Pelaku diamankan Tim Opsnal Unit Reskrim Polsek Kinali saat tertidur di sebuah pondok di kawasan Sungai Paku, Rabu (22/7/2026) sekitar pukul 06.30 WIB. Ketika hendak dibekuk, ia sempat berusaha melarikan diri.
Kapolsek Kinali AKP Feri Yuzaldi mengatakan, penangkapan itu dilakukan personel di lapangan yang dipimpin Ipda Edo Perdana. Ia menyebut petugas bergerak cepat hingga pelaku berhasil diamankan.
“Berkat kesigapan personel di lapangan yang dipimpin Ipda Edo Perdana, pelaku berhasil diamankan dan langsung dibawa ke Mako Polsek Kinali,” ujar Feri.
Buyung Puleh masuk dalam daftar target operasi (TO) Operasi Sikat 2026. Polisi sempat kesulitan melacak keberadaannya karena pelaku kerap berpindah tempat.

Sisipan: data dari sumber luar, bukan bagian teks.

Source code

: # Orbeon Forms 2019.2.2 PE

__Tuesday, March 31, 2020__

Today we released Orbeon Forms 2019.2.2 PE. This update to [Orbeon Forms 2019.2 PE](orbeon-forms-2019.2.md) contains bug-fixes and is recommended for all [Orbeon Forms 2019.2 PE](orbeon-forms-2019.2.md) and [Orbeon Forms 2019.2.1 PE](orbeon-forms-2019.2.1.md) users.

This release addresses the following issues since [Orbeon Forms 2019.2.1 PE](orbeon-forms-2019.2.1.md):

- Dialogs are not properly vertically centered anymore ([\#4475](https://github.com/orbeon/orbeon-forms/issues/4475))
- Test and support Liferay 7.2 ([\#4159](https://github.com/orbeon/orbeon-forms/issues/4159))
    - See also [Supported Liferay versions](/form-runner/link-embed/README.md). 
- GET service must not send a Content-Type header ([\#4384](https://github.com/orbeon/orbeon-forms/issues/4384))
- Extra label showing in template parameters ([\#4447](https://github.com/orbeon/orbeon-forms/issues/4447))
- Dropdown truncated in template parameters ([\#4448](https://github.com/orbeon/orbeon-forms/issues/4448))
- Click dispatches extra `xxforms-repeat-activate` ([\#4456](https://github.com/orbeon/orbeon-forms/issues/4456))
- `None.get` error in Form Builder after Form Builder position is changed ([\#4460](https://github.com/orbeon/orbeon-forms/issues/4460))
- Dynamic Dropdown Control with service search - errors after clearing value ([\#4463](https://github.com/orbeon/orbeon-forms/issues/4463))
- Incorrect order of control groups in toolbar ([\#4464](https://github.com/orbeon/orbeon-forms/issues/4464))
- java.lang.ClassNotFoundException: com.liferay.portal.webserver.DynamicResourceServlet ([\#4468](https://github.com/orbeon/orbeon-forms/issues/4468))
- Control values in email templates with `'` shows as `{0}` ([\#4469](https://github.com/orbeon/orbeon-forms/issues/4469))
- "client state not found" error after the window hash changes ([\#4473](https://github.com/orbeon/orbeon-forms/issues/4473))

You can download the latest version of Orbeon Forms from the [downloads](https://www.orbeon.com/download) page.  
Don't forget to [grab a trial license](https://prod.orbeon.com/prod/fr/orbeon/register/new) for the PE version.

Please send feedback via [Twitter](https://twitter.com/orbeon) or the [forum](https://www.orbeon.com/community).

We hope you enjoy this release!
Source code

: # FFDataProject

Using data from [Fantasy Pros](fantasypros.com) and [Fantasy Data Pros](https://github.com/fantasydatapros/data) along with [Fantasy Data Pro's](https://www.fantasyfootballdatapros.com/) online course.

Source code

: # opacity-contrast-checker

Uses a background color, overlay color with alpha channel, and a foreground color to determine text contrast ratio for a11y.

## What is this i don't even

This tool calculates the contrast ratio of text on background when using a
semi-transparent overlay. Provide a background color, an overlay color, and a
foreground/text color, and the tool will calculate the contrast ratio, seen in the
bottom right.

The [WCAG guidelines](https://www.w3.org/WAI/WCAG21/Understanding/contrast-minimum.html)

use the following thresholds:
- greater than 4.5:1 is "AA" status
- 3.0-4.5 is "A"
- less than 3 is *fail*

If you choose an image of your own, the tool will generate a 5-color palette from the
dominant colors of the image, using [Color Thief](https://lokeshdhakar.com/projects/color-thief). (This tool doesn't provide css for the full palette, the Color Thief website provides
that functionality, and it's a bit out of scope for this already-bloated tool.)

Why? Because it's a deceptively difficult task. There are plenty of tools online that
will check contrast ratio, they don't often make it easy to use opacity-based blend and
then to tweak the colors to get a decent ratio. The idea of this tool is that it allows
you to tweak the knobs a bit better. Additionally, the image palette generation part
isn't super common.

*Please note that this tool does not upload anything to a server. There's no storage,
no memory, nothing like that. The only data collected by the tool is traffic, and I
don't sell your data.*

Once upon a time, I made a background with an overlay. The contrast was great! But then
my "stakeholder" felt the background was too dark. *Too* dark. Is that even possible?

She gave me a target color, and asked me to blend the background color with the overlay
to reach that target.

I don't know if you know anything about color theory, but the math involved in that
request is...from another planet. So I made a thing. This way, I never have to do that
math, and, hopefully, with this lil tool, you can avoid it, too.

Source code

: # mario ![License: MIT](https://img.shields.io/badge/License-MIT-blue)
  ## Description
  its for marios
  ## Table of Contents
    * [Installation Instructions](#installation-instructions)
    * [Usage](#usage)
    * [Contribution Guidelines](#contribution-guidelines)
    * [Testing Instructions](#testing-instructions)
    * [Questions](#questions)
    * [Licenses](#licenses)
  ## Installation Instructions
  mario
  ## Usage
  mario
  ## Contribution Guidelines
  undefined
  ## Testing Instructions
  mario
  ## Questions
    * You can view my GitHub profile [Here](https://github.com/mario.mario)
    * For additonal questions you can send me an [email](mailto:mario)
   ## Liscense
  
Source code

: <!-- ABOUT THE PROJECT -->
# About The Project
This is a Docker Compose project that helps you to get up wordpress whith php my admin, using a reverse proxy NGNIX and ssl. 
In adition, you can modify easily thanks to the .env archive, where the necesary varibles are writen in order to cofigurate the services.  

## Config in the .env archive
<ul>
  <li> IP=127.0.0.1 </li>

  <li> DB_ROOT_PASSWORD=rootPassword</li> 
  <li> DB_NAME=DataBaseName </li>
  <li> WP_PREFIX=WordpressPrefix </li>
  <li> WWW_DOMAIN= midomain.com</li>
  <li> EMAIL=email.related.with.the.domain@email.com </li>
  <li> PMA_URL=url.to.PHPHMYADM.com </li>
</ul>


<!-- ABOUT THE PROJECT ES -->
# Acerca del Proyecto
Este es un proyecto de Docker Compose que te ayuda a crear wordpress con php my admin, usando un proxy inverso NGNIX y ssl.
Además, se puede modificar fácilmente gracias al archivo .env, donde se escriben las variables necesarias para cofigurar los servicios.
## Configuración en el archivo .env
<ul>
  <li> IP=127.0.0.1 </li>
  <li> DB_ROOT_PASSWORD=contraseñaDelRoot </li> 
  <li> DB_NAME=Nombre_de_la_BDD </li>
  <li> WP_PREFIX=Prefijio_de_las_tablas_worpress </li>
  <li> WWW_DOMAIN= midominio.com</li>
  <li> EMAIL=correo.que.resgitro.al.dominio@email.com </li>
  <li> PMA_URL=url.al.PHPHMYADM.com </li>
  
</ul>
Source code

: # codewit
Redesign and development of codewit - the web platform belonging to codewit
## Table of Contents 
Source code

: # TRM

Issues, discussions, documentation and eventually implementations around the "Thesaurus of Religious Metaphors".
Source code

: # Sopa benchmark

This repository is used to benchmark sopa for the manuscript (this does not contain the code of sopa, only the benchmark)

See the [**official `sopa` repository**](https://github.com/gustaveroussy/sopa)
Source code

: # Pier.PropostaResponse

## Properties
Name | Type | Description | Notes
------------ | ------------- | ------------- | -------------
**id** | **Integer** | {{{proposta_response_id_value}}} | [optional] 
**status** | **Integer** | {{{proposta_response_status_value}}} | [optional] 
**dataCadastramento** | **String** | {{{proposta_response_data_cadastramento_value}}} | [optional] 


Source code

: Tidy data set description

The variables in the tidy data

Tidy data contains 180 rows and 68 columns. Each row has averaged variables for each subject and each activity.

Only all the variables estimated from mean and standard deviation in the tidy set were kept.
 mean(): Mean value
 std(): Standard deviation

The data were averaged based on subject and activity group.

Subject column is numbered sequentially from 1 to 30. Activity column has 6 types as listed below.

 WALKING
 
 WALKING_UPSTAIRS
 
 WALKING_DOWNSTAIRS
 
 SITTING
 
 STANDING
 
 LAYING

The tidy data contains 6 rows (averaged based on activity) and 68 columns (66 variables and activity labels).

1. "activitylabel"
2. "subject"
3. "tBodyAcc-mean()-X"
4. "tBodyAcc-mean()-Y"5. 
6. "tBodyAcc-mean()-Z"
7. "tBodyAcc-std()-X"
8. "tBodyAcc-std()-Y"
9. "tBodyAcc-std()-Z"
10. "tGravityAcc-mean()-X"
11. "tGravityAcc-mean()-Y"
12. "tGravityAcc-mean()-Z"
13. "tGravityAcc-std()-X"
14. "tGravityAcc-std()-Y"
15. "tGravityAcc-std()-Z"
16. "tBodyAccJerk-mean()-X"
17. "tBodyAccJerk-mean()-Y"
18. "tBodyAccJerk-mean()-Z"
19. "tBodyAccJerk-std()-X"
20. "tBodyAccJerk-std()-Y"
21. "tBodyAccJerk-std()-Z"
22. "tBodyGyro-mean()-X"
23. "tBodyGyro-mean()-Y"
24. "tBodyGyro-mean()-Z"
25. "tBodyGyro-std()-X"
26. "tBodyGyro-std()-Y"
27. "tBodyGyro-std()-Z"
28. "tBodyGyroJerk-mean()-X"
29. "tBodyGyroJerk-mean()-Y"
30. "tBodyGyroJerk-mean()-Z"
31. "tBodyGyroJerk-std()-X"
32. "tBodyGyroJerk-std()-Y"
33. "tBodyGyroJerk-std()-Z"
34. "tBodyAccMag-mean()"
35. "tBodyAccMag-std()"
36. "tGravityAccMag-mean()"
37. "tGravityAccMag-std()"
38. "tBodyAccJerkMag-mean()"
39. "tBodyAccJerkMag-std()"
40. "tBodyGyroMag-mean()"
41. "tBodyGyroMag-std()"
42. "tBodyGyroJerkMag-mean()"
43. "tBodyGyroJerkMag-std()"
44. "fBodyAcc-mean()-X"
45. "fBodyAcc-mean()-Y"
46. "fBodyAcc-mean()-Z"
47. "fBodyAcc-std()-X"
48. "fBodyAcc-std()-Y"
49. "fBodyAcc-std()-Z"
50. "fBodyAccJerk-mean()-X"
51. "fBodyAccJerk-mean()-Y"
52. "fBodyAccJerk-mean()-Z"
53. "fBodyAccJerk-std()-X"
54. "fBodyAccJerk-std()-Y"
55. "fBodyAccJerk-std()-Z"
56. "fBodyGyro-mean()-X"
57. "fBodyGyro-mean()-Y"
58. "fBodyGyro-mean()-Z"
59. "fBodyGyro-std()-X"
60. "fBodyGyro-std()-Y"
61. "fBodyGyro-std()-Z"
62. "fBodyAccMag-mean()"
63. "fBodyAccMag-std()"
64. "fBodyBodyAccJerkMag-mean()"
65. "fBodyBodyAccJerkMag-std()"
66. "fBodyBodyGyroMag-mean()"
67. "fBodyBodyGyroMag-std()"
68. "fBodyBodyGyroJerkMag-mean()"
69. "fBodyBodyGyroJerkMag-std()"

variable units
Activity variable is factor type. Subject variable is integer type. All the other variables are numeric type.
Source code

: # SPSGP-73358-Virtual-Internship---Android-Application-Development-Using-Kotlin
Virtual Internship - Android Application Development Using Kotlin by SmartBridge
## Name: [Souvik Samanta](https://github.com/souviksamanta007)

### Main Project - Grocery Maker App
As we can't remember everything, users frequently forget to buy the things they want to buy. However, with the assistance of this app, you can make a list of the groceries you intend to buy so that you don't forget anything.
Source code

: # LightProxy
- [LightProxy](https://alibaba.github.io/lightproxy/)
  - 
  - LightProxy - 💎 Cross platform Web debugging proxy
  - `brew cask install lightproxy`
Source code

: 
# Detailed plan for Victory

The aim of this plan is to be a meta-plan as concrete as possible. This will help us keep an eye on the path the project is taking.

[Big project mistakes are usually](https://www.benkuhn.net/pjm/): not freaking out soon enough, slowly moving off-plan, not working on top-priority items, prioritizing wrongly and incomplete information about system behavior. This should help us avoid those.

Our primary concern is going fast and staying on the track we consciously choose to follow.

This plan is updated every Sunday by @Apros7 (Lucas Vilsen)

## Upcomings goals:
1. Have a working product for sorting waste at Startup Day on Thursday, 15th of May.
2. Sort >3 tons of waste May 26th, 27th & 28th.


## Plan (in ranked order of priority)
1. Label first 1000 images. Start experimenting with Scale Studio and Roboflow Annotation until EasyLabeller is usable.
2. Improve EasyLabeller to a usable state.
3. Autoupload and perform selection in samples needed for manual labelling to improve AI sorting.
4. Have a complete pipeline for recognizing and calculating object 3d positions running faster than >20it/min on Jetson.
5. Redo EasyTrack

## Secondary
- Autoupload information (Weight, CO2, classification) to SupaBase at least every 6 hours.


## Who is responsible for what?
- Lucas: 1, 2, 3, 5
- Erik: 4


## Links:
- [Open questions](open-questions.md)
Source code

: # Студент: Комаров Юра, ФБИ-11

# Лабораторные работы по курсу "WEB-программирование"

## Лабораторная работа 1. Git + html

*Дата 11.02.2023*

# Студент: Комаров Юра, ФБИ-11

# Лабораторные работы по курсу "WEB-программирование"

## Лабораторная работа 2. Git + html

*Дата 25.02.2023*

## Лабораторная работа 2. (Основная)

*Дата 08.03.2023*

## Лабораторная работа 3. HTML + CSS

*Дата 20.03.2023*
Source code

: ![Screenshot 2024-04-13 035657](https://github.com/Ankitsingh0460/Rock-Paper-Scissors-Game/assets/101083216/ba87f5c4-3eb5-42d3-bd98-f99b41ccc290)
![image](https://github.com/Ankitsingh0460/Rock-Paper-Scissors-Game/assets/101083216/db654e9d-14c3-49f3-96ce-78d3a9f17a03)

Dari pemeriksaan awal, pelaku mengakui pencurian di rumah milik Azri Handoko pada Senin (1/6/2026). Ia diduga masuk dengan memanjat dinding kayu lalu merusak rangka atap rumah.
Setelah itu, pelaku membawa kabur satu unit tangki semprot elektrik dan satu mesin pemotong kayu melalui pintu dapur.
Kasus ini terungkap setelah polisi menerima informasi dari warga mengenai adanya penjualan barang curian dengan harga murah.
Penyidik juga masih mendalami dugaan keterlibatan pelaku dalam pencurian telepon seluler di lokasi yang sama.
“Kami masih meminta keterangan para saksi maupun korban untuk mengungkap secara terang perkara ini,” kata Feri.
Dari hasil pemeriksaan sementara, uang hasil kejahatan disebut digunakan pelaku untuk membeli narkotika, berjudi daring, dan minuman keras.
Penangkapan itu disambut positif warga setempat karena aksi pelaku dinilai telah mengganggu ketenteraman lingkungan.
Atas perbuatannya, pelaku dijerat Pasal 477 ayat (2) UU Nomor 1 Tahun 2023 tentang KUHP dengan ancaman hukuman maksimal sembilan tahun penjara.